Transcriptional regulation plays a crucial role in orchestrating gene-expression changes across apicomplexan life cycles 12, 13, 14••, 15, 16. Several features of the apicomplexan transcriptional machinery are shared with other eukaryotes, including factors associated with the RNA polymerase, such as the TATA-binding protein (TBP) or TBP-associated factors, and basal transcription factors (TFs) that form the preinitiation complex at core promoter elements [17]. The accessibility of promoter elements is determined by chromatin structure, which can be regulated by chromatin-remodeling complexes and histone-modifying enzymes. In apicomplexan parasites, both conserved and unique histone modifications have been detected [18]. Combinations of histone marks and histone variants have been associated with transcriptional activation, repression, and elongation.

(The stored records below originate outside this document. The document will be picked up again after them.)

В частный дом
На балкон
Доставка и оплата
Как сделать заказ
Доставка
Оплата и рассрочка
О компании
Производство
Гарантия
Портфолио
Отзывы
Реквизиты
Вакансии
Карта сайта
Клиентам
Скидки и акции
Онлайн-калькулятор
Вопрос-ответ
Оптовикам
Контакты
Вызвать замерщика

Consequently, histone modifications are under the strict control of several histone modifiers [9]. In T. gondii, the histone deacetylase HDAC3 interacts with a unique version of the MORC chromatin remodeler and other factors to repress sexual-stage transcripts. The MORC–HDAC3 complex and other chromatin remodelers are often guided to specific DNA motifs, directly or indirectly, through proteins harboring DNA-binding domains 19, 20. This makes DNA-binding proteins essential for orchestrating complex gene-expression networks, ensuring proper cellular development, differentiation, and responses to environmental cues.
Apicomplexan parasites have lost many conventional eukaryotic DNA-binding proteins and their distinctive binding sites such as Forkhead box family TFs or basic helix–loop–helix TFs [21]. However, the ratio of TFs to proteome size is comparable between apicomplexans and other eukaryotes, due to the lineage-specific expansion of a single class of DNA-binding proteins: the plant-like Apetala2/ethylene response factor (AP2) TFs [22]. Many TFs exhibit lineage-specific expansions, suggesting considerable variability in transcriptional regulation and gene expression even among closely related eukaryotic lineages 21, 23. Apicomplexan AP2 (ApiAP2) domain–containing proteins (previously reviewed in Ref. [24]) are important drivers of differentiation, parasite virulence, and cell cycle regulation 25, 26, 27. For example, AP2-G is the master regulator of sexual differentiation in P. falciparum, while AP2IX-5 is a vital regulator of asexual cell division in T. gondii 25, 26. In addition to ApiAP2 domain–containing proteins, apicomplexan genomes encode various smaller families of DNA-binding proteins. These include Zn finger, myeloblastosis (Myb), Forkhead-associated, and high-mobility-group (HMG) DNA-binding domain–containing protein families [21]. Although some of these putative TFs have crucial functions throughout the parasite life cycle, most remain functionally and mechanistically unexplored. This review comprehensively explores the role of Myb domain–containing proteins (Mybs) in apicomplexan parasites to examine their structural features, functional diversity, and regulatory mechanisms. In so doing, we hope to highlight their emerging roles in apicomplexan gene expression.